**READING TEXT**
****************

Take a look at the following examples to see how waiting for a DOM element could be implemented in the available tools.

Cypress

Waiting for an element:

  • it waits up to 4 seconds by default
cy.get('#form-feedback')
  • the timeout can be customized
cy.get('#form-feedback', {timeout: 5000})

Waiting for an element with specific content:

cy.get('#form-feedback').contains('Success')

Puppeteer

Waiting for an element:

  • it waits up to 30 seconds by default
await page.waitForSelector('#form-feedback')
  • the timeout can be customized
await page.waitForSelector('#form-feedback', {timeout: 5000})

Waiting for an element with specific content:

await page.waitForFunction(selector => {  
  const el = document.querySelector(selector)  
  return el && el.innerText === 'Success'
}, {}, '#form-feedback')

Selenium

Waiting for an element:

driver.wait(until.elementLocated(By.id('#form-feedback')), 4000)

Waiting for an element with specific content:

const el = driver.wait(until.elementLocated(By.id('#form-feedback')), 4000)
wait.until(ExpectedConditions.textToBePresentInElement(el, 'Success'))

TestCafé

Waiting for an element:

  • It waits up to 10 seconds by default
await Selector('#form-feedback')
  • The timeout can be customized
await Selector('#form-feedback').with({timeout: 4000})

Waiting for an element with specific content:

await Selector('#form-feedback').withText('Success')

DOM Testing Library

Waiting for an element:

await waitForElement(() => getByTestId('form-feedback'))

Waiting for an element with specific content:

const container = await waitForElement(() => getByTestId('form-feedback'))
await waitForElement(() => getByText('Success'), {container})

XHR request waitings

Even if it’s a really important point, at the time of writing (July 2019) it seems that waiting for XHR requests and responses is not so common.

With exceptions for Cypress and Puppeteer, other tools/frameworks force you to look for something in the DOM that reflects the XHR result instead of looking for the XHR request itself.

You can read more about the topic:
• Selenium WebDriver: 5 Ways to Test AJAX Calls in Selenium WebDriver
• TestCafé: Wait Mechanism for XHR and Fetch Requests
• DOM Testing Library: await API

Cypress

  • waiting for an XHR request/response
cy.server()
cy.route('http://dummy.restapiexample.com/api/v1/employees').as('employees')
cy.wait('@employees')  
  .then(xhr=> xhr.response.body)  
  .then(body=> {    
    /* ... */  
  })

****************

**WHAT TO DO**
[a] According to the text on waiting for DOM elements in testing tools, how long does Puppeteer wait for an element by default?
[b] Continue the text on waiting in testing tools from its last line.

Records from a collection
****************

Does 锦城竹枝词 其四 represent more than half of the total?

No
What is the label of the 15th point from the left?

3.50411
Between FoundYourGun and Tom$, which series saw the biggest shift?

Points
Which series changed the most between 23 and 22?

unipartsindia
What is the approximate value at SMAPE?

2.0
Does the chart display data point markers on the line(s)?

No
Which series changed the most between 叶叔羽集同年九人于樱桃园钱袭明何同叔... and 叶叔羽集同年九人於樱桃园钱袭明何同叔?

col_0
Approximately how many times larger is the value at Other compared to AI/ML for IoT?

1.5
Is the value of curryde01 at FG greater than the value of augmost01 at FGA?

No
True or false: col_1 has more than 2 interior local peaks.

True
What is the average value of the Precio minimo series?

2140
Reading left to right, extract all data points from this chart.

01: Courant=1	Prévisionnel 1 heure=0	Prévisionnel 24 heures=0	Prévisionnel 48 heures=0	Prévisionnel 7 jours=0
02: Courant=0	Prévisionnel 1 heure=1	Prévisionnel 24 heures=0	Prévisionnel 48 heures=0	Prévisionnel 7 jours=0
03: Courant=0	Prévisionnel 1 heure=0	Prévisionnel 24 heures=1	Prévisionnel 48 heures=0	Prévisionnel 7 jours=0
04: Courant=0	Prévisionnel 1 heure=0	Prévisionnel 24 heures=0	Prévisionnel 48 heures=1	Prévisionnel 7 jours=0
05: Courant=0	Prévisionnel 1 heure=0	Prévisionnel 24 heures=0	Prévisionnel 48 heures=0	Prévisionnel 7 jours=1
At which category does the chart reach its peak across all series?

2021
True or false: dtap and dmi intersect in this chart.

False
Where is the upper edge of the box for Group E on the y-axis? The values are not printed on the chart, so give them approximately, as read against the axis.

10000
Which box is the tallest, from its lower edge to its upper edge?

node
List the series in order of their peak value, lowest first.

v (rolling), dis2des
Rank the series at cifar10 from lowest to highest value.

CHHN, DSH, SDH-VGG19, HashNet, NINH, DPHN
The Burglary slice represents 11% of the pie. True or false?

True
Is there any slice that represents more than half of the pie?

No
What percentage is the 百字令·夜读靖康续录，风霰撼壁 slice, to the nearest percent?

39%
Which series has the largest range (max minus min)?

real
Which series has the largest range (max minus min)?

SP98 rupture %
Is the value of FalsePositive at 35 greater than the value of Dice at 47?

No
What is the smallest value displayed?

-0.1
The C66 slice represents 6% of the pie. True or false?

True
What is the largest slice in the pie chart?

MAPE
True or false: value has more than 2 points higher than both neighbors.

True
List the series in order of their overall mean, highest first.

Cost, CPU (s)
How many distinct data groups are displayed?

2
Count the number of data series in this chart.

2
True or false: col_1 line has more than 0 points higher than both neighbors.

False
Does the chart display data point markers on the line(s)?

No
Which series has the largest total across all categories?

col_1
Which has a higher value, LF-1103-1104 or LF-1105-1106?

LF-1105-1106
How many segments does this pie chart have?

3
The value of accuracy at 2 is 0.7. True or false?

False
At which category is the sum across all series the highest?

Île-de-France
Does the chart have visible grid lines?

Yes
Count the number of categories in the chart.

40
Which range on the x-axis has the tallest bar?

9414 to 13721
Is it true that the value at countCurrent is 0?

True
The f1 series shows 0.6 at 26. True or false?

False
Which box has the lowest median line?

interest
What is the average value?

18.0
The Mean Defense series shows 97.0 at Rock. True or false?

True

****************

**PER-TASK OUTPUTS**
[a] Up to 30 seconds.

[b]
Puppeteer

  • waiting for an XHR request:
await page.waitForRequest('http://dummy.restapiexample.com/api/v1/employees')
  • waiting for an XHR response:
const response = await page.waitForResponse('http://dummy.restapiexample.com/api/v1/employees')
const body = response.json()

Custom waitings

The various UI testing tools/frameworks have built-in solutions to perform a lot of checks, but let’s concentrate on writing a custom waiting. Since UI testing is 100% asynchronous, a custom waiting should face recursive promises, a concept not so handy to manage at the beginning.

Luckily, there are some handy solutions and plugins to help us with that. Consider if we want to wait until a global variable (foo) is assigned with a particular value (bar): below you are going to find some examples.

Cypress


Thanks to the cypress-wait-until plugin you can do:

cy.waitUntil(() => cy.window().then(win=> win.foo === 'bar'))

Puppeteer

await page.waitForFunction('window.foo === "bar"')

Selenium

browser.executeAsyncScript('  
  window.setTimeout(function(){    
    if(window.foo === "bar") {      
      arguments[arguments.length - 1]();    
    }  
  }, 300);
')

TestCafé

const waiting = ClientFunction(() => window.foo === 'bar')
await t.expect(waiting()).ok({ timeout: 5000 })

DOM Testing Library

await wait(() => global.foo === 'bar')

Some notes:

  • unlike Cypress, Puppeteer, etc. DOM Testing Library is quite a different tool, that’s why the examples are not available for every single part.
  • if there are better solutions or plugins to do the same, please let me know! I know Cypress, Puppeteer, and DOM Testing Library pretty well, but I can not say the same for Selenium and TestCafé.